New School Uniforms Give Unique Identity to EBPP Children
All the children were sitting at their desks and studying when I arrived in Manikaji, Cegi, Pengalusan and Bunga on the 16th of July with Tjeerd Hoekstra and his wife Jenny from the Dutch village that has sponsored the building of both Cegi and Pengalusan schools.
Glowing skin, well groomed hair and an extra radiance in all the children’s eyes and smiles overshadowed the blaze of colour of their brand new school uniforms: pale yellow shirts and Lincoln green shorts/skirts worn by our children in junior high school, contrasting against the blue and white chequered tops and dark blue bottoms sported by our elementary school children, all with the distinctive yellow and green EBPP logo standing out on their well tailored shirts pockets. Immense pride and satisfaction with their new and distinguishing identity were the tacit messages we all got from the beaming children, tutors and parents. A huge thank you from all the children goes to Annika Linden Foundation which paid for the materials, and our American donor, Sandra Tierney, whose tailors produced them gratis here in Bali.
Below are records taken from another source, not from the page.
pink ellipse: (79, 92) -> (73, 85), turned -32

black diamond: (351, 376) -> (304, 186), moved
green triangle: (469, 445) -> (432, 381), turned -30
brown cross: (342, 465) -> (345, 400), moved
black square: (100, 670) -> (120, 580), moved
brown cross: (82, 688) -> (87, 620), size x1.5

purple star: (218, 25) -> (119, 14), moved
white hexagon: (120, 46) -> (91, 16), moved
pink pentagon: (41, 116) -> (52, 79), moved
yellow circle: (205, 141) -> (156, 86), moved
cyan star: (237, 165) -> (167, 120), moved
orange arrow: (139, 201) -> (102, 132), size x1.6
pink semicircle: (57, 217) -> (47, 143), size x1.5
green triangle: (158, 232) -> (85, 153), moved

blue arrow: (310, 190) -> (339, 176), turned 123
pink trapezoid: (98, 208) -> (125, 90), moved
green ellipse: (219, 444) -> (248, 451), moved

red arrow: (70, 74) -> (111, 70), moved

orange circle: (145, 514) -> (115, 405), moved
The incredible buzz going around the happy families whose children are now wearing unique EBPP uniforms, that differentiate them from other school children (not that they see many of them around here), can be summed up by the remarks of two proud parents: a Cegi dad who whispered to me "Now my child looks like a real school student" and the second from a Pengalusan Mum who beamed and said "Mr David, you have done so much for us by educating our children and now you even managed to get a donation to provide our children with these wonderful uniforms". Yet the most satisfying thing of the day, just before we were about to return home to Denpasar,was when two of ourgirls from Bunga programme came up to me to personally thank me, out of sight of all the other children and our staff, for their beautiful new school uniforms. Another day in Paradise!
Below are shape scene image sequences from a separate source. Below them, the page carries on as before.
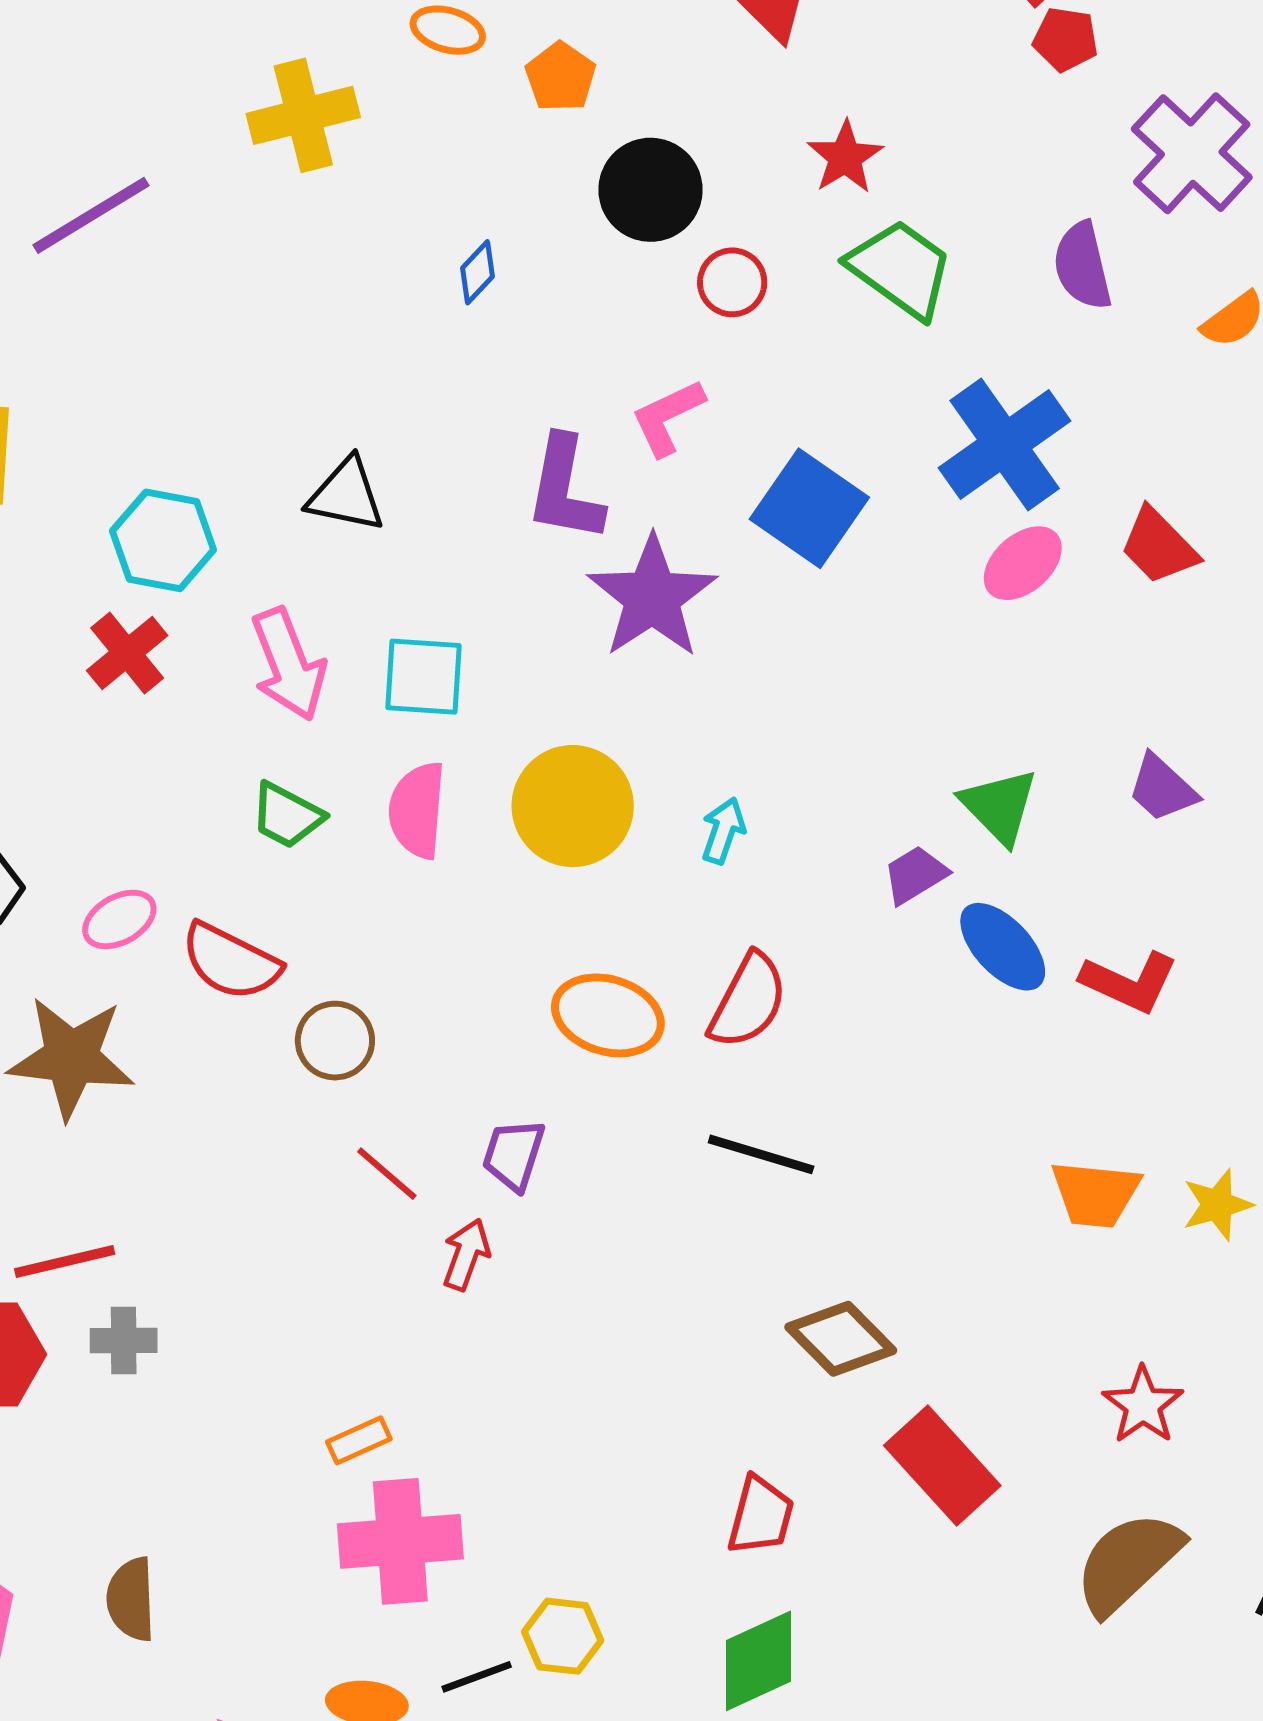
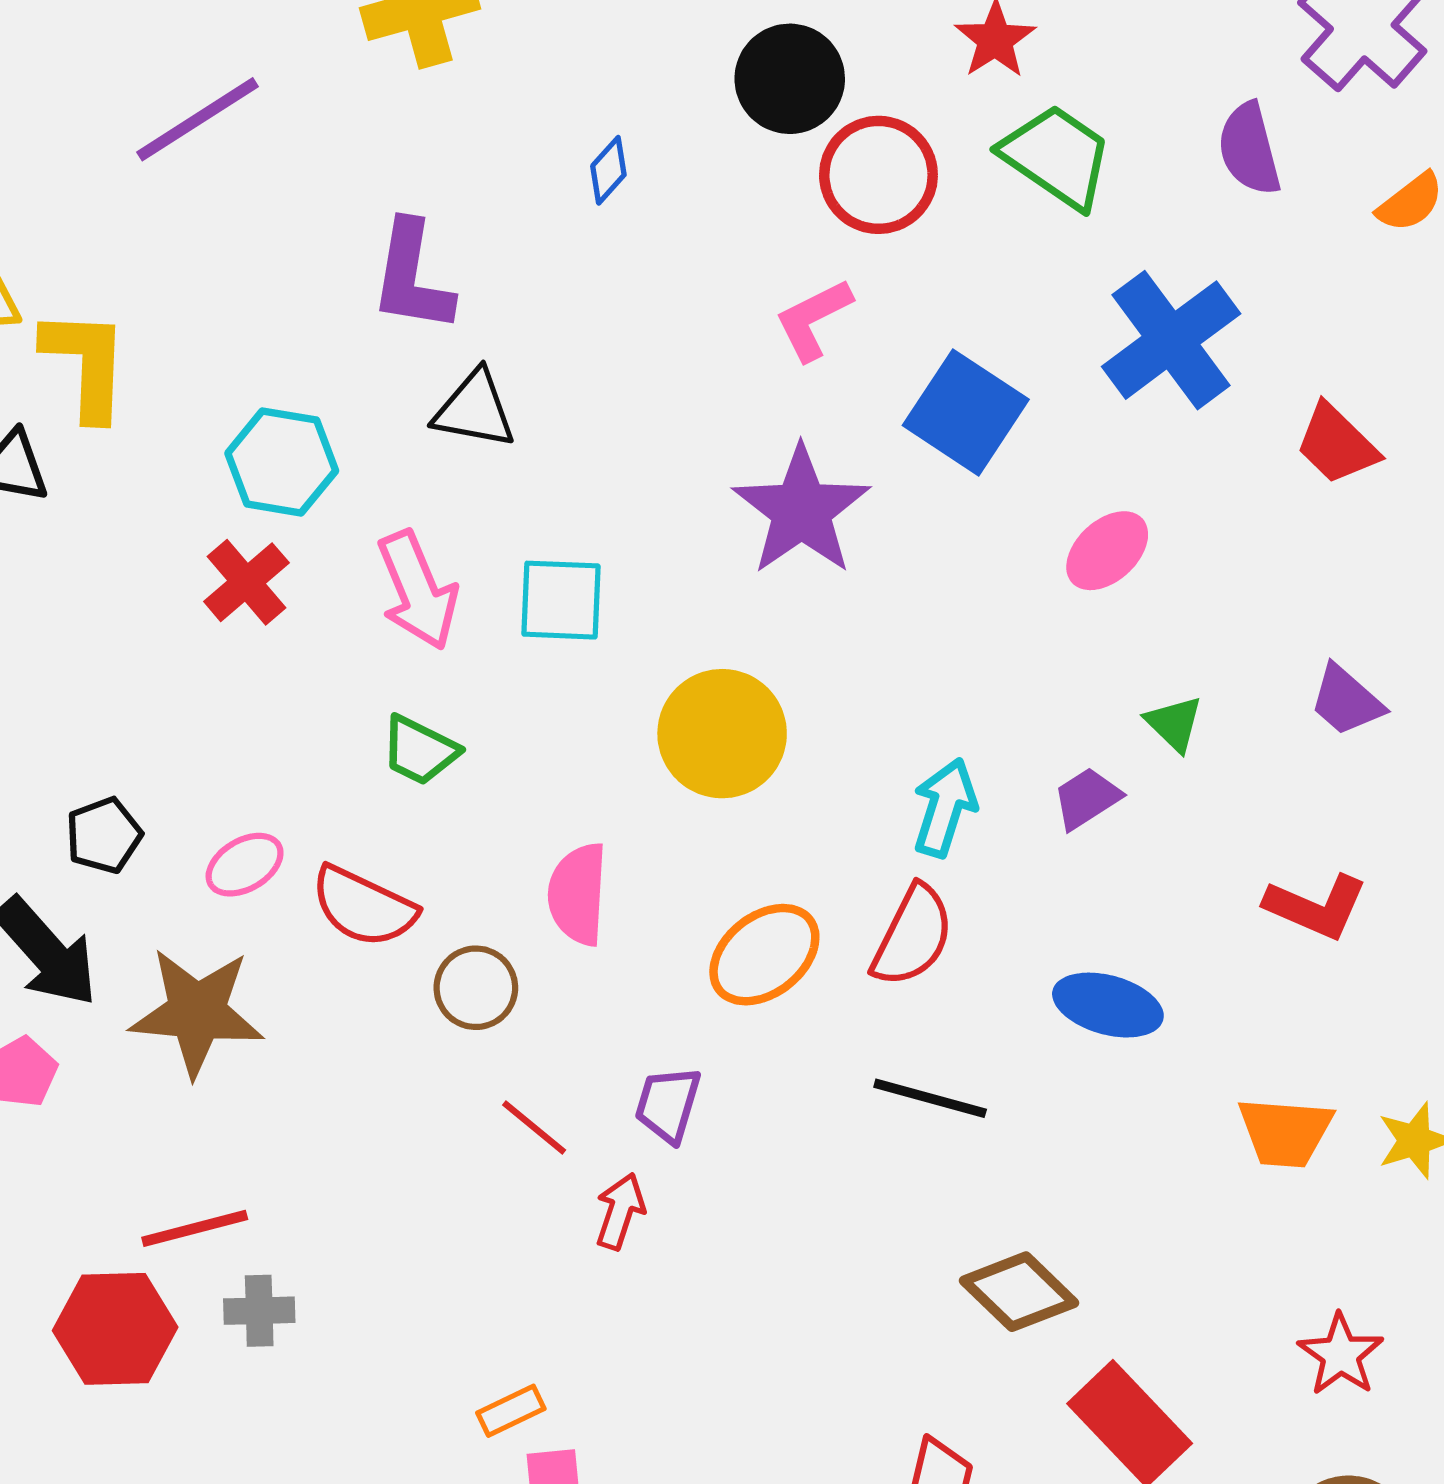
red circle: (732, 282) -> (878, 175), size x1.6
purple L-shape: (565, 489) -> (412, 277), moved
pink ellipse: (1023, 563) -> (1107, 551), moved
green triangle: (999, 806) -> (1174, 724), size x0.7
pink semicircle: (417, 810) -> (578, 894), moved
cyan arrow: (723, 831) -> (945, 808), moved, size x1.4
blue ellipse: (1003, 947) -> (1108, 1005), moved, turned -30
orange ellipse: (608, 1015) -> (764, 955), turned -54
Cegi School Opens Thanks to Tjeerd Hoekstra and his Dutch village
History was made in Cegi hamlet on the 16th of July 2004 when our children had their first classes in their new school. It was all a bit of a rush, and although the walls weren’t plastered and we hadn’t put in the woven bamboo windows or fitted the doors, it was a 100% improvement on their previous school: the local Bale banjar (community meeting centre), which didn’t even have walls! The last of all our four programmes to have a dedicated learning centre, Cegi School building is funded by a very special Dutch village, with all fundraising efforts initiated by Tjeerd Hoekstra and his wife Jenny, who joined me on this visit during their annual holiday to Bali.
Our relationship with Tjeerd started in December 2001 when he came to our Denpasar office to learn more about our programmes: what was most important if his small village in Holland could help, focussing on children’s education? “Dedicated buldings for the children to study in Pengalusan and Cegi”, was my reply, our first priority being for Pengalusan children, who were crammed into a tiny Bale with not even elbow room. In their local bazaar of March 2002, they raised enough money to build Pengalusan School. In their next bazaar on 13th December 2003 the funds were raised for Cegi centre. Thank you Tjeerd, Jenny and your whole community.
6th ANNIVERSARY CELEBRATIONS
It’s our birthday. We are six on the 25th of July. There is a buzz of excitement going through our whole team of 44 people because we have never had the time to celebrate before, nor did we have such milestones established in our goals for sustainable social and economic development. The consensus was “Let’s have a party”. Agreed. We will have a get-together in my garden in Denpasar on Saturday, 24th July 2004 which I will report briefly in my next Newsletter.
A special thank you to all who have supported and believed in us and thus helped us to get this far. I hope all of you will also join me in thanking my amazing Indonesian family/team and our many Indonesian and foreign volunteers who have made all of this possible.